2. Quality filtering of reads

2.1. Reads quality control

The first step is the quality-control of the reads generated by the sequencing platform in the fastq file format. To do that, we will use FastQC, which provides a modular set of analyses that you can use to have a first impression of whether your data has any problems of which you should be aware before doing any further analysis. To run FastQC type the following command:

fastqc filename.fastq.gz

To analyze multiple fastq files you can run FastQC as follows:

fastqc *.fastq.gz

At the end of the analysis, FastQC generates for each input file a summary report, like in the screenshot below:

_images/fastqc.png

Note

  • You can download the reports of FastQC (and any other file) in your laptop with the command scp (Secure Copy), which allows files to be copied to, from, or between different hosts. It uses ssh for data transfer and provides the same authentication and same level of security as ssh. For example, to copy from a remote host (our server) to your computer:

    scp username@remotehost:/full_path_to_file /some/local/directory
    
  • To copy a folder you need to call the option -r

    scp -r username@remotehost:/full_path_to_file /some/local/directory
    
  • If you are using a pem file to connect to the server, you have to use in order to download the files:

    scp -i filename.pem -r username@remotehost:/full_path_to_file /some/local/directory
    

2.2. Reads quality filtering

Reads filtering is a crucial step as it will affect all downstream analyses. One of the important things to do is to trim the adapters that were used during the preparation of the genomic libraries. For this step we will use the program AdapterRemoval, which performs adapter trimming of sequencing reads and subsequent merging (collapse) of paired-end reads with negative insert sizes (an overlap between two sequencing reads derived from a single DNA fragment) into a single collapsed read. Here we have single-end reads, so we are going to just trim the adapters:

AdapterRemoval --file1 filename.fastq.gz --basename filename --minlength 30 --trimns --trimqualities --gzip

Here some of the options of AdapterRemoval:

Option Function
-file1 string Forward reads input file(s) in fastq(.gz) file format.

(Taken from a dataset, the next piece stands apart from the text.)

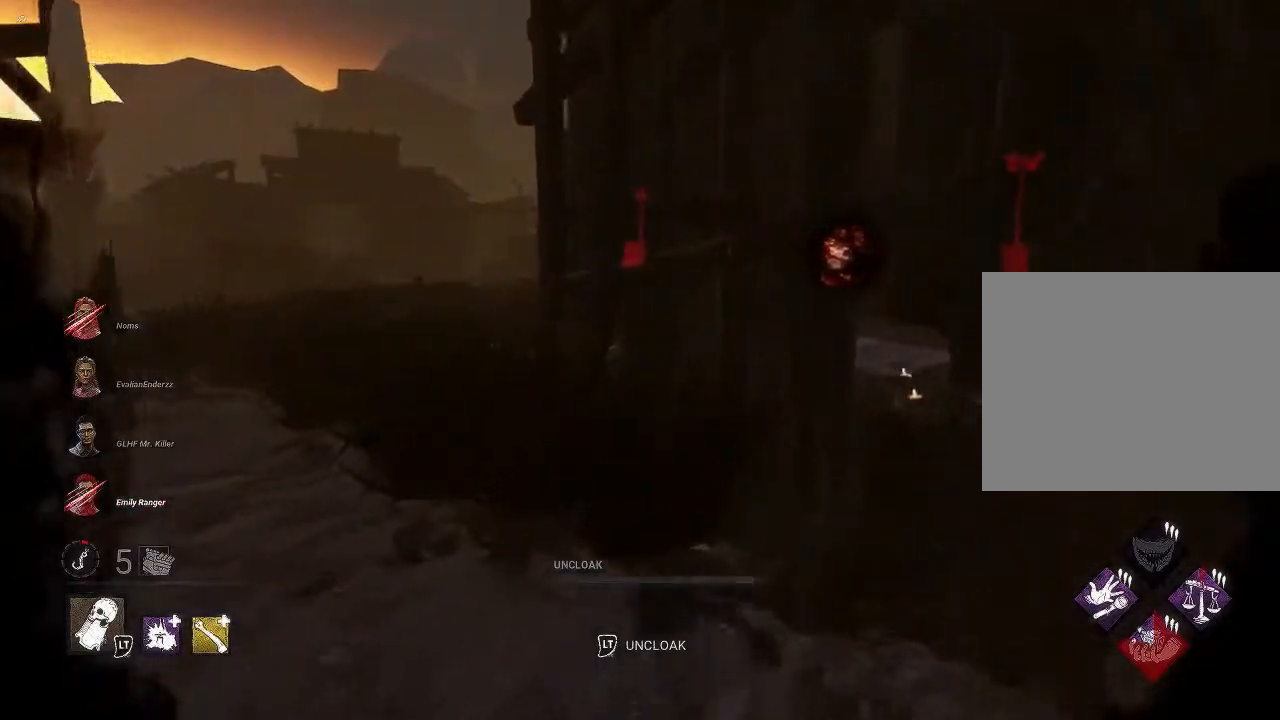
{"buttons": [], "left_stick": "up", "right_stick": "center", "events": []}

Required option (single-end reads).
-file2 string Reverse reads input file(s) in fastq(.gz) file format.
–basename string Default prefix for all output files for which no filename was explicitly set [current: your_output]
–adapter1 sequence Adapter sequence expected to be found in mate 1 reads [current: AGATCGGAAGAGCACACGTCTGAACTCCAGTCACNNNNNNATCTCGTATGCCGTCTTCTGCTTG]
–adapter2 sequence Adapter sequence expected to be found in mate 2 reads [current: AGATCGGAAGAGCGTCGTGTAGGGAAAGAGTGTAGATCTCGGTGGTCGCCGTATCATT]
–trimns If set, trim ambiguous bases (N) at 5’/3’ termini [current: off]
–trimqualities If set, trim bases at 5’/3’ termini with quality scores <= to –minquality value [current: off]
–minquality integer PHRED inclusive minimum values; see –trimqualities for details [current: 2]
–minlength integer Reads shorter than this length are discarded following trimming [current: 15].
–collapse When set, paired ended read alignments of –minalignmentlength or more bases are combined into a single consensus sequence, representing the complete insert
–minalignmentlength integer If –collapse is set, paired reads must overlap at least this number of bases to be collapsed, and single-ended reads must overlap at least this number of bases with the adapter to be considered complete template molecules [current: 11].

Note

  • Here we are using a Single-End library, for paired-end libraries the command to clip the adapter and merge the read pairs is:

    AdapterRemoval --file1 filename_R1.fastq --file2 filename_R2.fastq --basename filename --minlength 30 --trimns --trimqualities --collapse --gzip
    
  • Several tools can be used for reads pre-processing and filtering, for example: ClipAndMerge, leeHom, Atropos, fastp.

After reads filtering open your adapter-trimmed fastq file again in FastQC and see the differences before (the two original paired-end reads files) and after (the collapsed reads file) adapter trimming.